III. Goals and Responsibilities: This Committee's goals and responsibilities shall be:
(a) Identification of the requisite skills and characteristics to be found in individuals qualified
to serve as members of the Board of Directors and utilization of such criteria in this
Committee's selection of new director candidates. As part of this process, this Committee
shall strive to achieve a Board of Directors of individuals from diverse educational and
professional experiences and backgrounds who, collectively, can provide meaningful
counsel to management. In making its selection, this Committee will consider, among
others, submissions from shareholders in accordance with the DUSA Pharmaceuticals,
Inc. Director Nomination Process and shall evaluate all candidates for director by the
same criteria irrespective of the source of such nominees. This Committee will conduct
appropriate and necessary inquiries into the background and qualifications of possible
candidates, and shall recruit qualified individuals when necessary.(b) Oversight of the evaluation of the Board of Directors and management. In this regard the
Committee shall, without limitation,(i) Evaluate, and report to the Board of Directors, on the effectiveness of the Board
of Directors (as a whole) and each Committee of the Board of Directors (as a
whole) including, this Committee.(ii) Upon request, or as required as it relates to corporate governance, review the
performance, qualification or other related issues concerning Board members.(iii) Review with the Chief Executive Officer the succession plans relating to officers
of the Compan(iv) Review the functions of the officers of the Company.
(v) Develop and recommend to the Board of Directors a set of corporate governance
guidelines;(vi) At least bi-annually review, and recommend to the Board of Directors appropriate
changes to, the certificate of incorporation, by-laws, this charter and the charters of
the other committees of the Board of Directors, the Code of Ethics Applicable to
Senior Officers, the Business Code of Ethics Policy and other corporate
governance-related documents. Such review shall consider, without limitation:(A) The structure, duties, size, membership and functions of the Board of
Directors and its Committees.
(B) The format and frequency of meetings of the Board of Directors and its
Committees.
(vii) Review any actual, apparent, alleged or potential violations of the Code of Ethics
Applicable to Senior Officers.
(viii) Keep informed as to current requirements and trends in corporate governance to
ensure that the Company is fully compliant with law and cognizant of corporate
governance "best practices."
(c) Recommendation to the Board of Directors of director nominees for each Committee and
each Committee chair;(d) Reporting of its activities to the Board.

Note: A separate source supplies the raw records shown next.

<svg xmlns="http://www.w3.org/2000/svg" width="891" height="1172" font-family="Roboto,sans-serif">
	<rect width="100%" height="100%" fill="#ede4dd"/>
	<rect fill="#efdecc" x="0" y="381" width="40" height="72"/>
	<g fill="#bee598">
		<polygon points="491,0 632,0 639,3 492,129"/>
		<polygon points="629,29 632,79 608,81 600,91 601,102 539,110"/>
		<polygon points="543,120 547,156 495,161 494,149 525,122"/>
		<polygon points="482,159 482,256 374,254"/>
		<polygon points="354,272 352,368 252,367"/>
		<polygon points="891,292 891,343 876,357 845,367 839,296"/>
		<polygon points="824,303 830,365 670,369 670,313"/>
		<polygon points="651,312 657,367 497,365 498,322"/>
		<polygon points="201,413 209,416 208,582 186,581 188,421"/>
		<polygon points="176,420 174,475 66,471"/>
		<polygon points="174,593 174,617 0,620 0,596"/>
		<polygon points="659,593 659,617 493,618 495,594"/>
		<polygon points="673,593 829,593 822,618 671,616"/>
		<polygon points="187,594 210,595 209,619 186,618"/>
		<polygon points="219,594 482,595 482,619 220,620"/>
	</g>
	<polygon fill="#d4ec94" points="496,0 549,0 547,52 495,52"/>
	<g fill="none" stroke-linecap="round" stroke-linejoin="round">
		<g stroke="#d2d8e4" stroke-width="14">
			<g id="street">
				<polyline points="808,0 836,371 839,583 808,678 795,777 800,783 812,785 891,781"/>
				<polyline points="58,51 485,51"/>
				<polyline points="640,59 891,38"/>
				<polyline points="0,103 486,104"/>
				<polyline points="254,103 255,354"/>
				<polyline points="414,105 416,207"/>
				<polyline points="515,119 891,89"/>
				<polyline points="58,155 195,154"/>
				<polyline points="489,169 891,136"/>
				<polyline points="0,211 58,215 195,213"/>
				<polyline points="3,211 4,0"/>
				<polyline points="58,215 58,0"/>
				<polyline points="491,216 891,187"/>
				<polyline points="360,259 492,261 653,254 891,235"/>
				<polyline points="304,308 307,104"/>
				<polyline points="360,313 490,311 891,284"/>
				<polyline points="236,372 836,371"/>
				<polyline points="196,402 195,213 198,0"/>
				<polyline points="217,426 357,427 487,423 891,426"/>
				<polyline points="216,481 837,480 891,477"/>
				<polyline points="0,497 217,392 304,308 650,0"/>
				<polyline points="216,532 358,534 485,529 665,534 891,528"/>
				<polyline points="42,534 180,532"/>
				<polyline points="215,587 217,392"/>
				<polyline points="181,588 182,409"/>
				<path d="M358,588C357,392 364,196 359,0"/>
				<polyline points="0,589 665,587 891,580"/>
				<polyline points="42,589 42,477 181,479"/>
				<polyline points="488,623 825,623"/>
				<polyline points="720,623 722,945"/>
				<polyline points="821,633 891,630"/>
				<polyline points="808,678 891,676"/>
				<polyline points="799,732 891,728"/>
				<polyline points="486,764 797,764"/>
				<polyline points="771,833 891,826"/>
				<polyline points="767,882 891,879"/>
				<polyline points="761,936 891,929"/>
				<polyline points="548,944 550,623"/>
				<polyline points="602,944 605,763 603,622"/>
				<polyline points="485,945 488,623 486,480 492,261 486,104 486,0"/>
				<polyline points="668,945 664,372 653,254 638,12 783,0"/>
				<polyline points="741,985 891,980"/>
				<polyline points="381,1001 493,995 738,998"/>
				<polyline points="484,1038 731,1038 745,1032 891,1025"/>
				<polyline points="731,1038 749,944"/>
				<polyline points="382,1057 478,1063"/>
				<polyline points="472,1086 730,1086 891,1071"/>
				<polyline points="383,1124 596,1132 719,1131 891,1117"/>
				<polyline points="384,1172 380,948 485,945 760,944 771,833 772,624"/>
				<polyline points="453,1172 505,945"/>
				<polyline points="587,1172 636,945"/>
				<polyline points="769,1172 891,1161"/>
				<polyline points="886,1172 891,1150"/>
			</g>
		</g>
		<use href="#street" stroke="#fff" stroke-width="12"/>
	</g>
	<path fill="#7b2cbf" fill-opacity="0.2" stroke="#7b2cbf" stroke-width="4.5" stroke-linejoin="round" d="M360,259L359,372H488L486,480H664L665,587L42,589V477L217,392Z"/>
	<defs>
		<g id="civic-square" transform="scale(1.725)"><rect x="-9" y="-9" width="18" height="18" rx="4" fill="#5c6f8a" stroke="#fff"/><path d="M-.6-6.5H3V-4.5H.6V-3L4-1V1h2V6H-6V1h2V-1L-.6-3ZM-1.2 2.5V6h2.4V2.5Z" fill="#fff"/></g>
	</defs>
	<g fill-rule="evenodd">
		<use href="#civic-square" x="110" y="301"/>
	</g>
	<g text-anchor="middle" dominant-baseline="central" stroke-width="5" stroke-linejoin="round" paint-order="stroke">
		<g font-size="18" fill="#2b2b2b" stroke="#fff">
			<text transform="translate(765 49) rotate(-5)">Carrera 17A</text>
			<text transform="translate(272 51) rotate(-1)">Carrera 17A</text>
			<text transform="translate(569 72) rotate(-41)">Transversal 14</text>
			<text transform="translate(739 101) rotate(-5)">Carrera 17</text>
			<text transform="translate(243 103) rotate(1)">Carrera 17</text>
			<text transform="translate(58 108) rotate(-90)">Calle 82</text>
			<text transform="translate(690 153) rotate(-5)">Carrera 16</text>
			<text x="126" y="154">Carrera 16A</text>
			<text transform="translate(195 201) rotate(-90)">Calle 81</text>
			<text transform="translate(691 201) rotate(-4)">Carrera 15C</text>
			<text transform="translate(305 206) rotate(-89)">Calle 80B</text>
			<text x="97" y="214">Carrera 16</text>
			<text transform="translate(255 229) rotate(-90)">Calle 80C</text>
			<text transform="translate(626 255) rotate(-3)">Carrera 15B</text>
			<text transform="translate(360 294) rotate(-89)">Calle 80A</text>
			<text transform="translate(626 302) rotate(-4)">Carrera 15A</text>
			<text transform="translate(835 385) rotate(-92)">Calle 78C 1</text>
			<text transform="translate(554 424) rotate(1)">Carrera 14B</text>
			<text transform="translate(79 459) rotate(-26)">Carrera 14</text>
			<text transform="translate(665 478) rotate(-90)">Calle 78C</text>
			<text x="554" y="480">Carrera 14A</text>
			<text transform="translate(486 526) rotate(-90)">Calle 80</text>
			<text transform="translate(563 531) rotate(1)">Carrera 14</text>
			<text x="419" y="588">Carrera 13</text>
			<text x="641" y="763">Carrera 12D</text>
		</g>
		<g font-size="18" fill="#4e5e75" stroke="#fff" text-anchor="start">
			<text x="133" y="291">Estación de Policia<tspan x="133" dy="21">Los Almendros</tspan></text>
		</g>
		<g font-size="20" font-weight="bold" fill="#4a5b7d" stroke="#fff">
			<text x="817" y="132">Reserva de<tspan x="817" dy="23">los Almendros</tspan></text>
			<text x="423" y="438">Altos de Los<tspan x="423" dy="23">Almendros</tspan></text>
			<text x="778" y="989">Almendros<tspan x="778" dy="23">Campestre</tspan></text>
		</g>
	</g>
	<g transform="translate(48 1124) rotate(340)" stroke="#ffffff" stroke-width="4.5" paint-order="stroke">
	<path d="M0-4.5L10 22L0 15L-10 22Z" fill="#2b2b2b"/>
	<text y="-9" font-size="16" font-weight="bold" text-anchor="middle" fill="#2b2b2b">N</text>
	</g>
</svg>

(e) Performance of such other responsibilities as may be delegated to it by the Board of
Directors.
Except as noted above, this Committee shall perform each of its goals and responsibilities at least
every two (2) years.
V. Committee Powers: This Committee shall have the following powers:
(a) The sole power to retain and terminate any search firm to be used to identify director
candidates, including the authority to approve the search firm's fees and other retention
terms. Any such consultant shall report directly to this Committee.(b) To obtain advice and assistance from internal or external legal, accounting or other
advisors, at the Company's expense, and to have direct access to such advisors without
the presence of any officer of the Company.(c) To interview and meet with any employee of the Company without the presence of any
officer of the Company.(d) To form and delegate authority to subcommittees.
(e) Such other powers as may be necessary or appropriate to fulfill its purposes.
VI. Meetings: This Committee shall meet at least annually, or more frequently as
circumstances dictate. A majority of the members of this Committee shall constitute a quorum for the
transaction of business. The agenda of each Committee meeting shall be established by the Chairperson
with the assistance of appropriate members of management. Each Committee member is free to suggest
the inclusion of items on the agenda. Each Committee member is free to raise at any Committee
meeting subjects that are not on the agenda for that meeting.